The two men would have to lean their weight on the side of the overturned canoe opposite to the outrigger in the hope of flipping it over — not an easy task for two men with a large canoe. It also meant that the children would be deprived of the safety of the outrigger as it was lifted into the air. I swam to collect the paddles that had floated away, only to be summoned back by my father’s shout. It was the anger in his voice that at last made me acknowledge that there was cause for fear.

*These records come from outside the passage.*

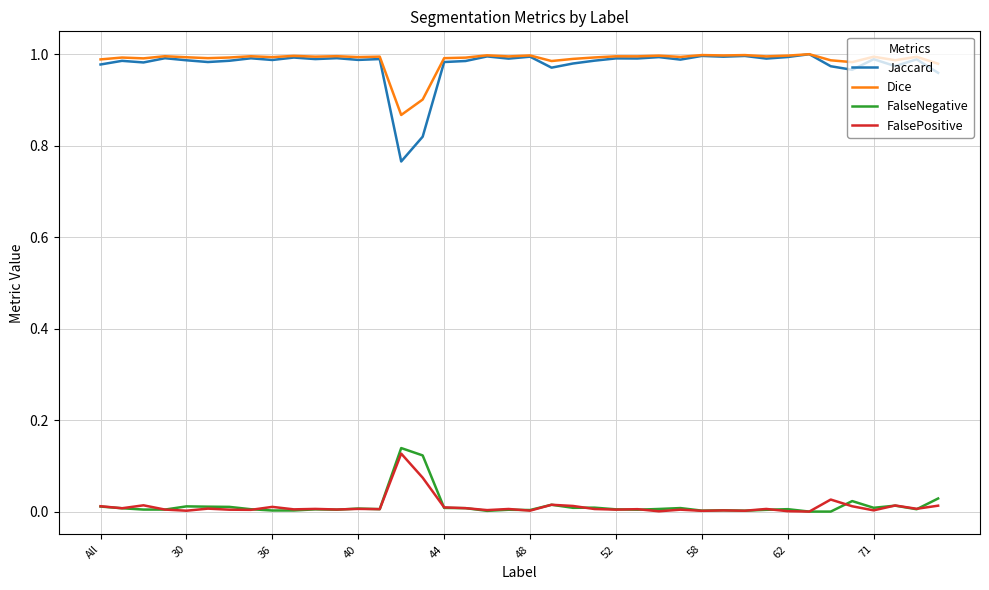

True or false: Jaccard and FalsePositive intersect in this chart.

False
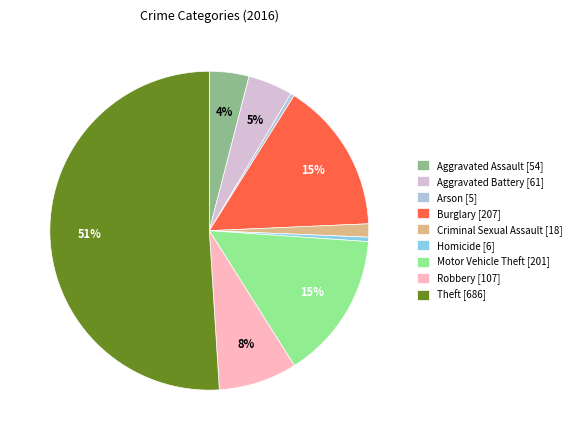

Combined, do Theft and Robbery account for over 50%?

Yes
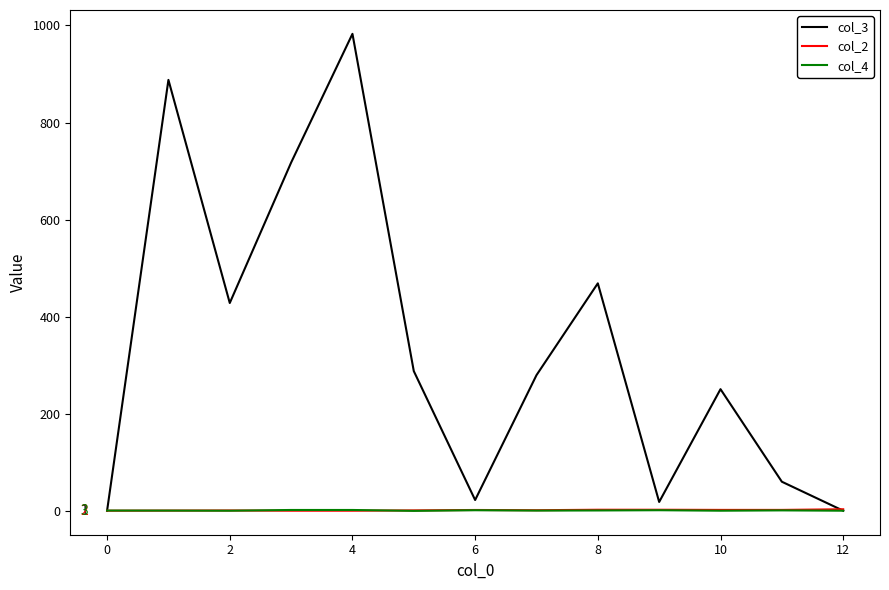

What is the maximum value shown in the chart?

982.5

I know from my own later excess that their drunkenness must have dissipated the moment we were in the water. The men went to work, jumping in unison to throw their weight against one rounded side of the upturned hull. It is not easy to jump in water, as everyone knows. The two children were adrift now. My sister reached out to encircle my neck with her arms. Mrs. Fuller held on to my brother, or was it he who held her afloat? I soon grew tired with the weight of my sister. I was afraid that I would vomit, and the idea of it seemed odd; rather like crying underwater, a feat, which I had mastered.

My father counted to three and, with a great burst of strength, the men once more threw their weight onto the canoe in time with a rising swell. It took four tries, but the outrigger was at last raised, wavering tremulously as it hesitated then fell gracefully into the sea, righting the canoe. The men pulled themselves over the side. The muscles in my father’s arms quivered with strain. I slid the paddles into the canoe. We were hauled over the side, and quickly found our way to our places in the few fraught moments before the canoe was brought under control. We bailed with cupped hands, as Mr. Fuller shakily turned the canoe toward land. With one final push from the sea, we sped back through the reef and into the familiar calm, grey water. Nothing was said, not even to those waiting unconcernedly on the beach for us. It did not serve to make me wary of the sea, as it might have done, but wary of adults.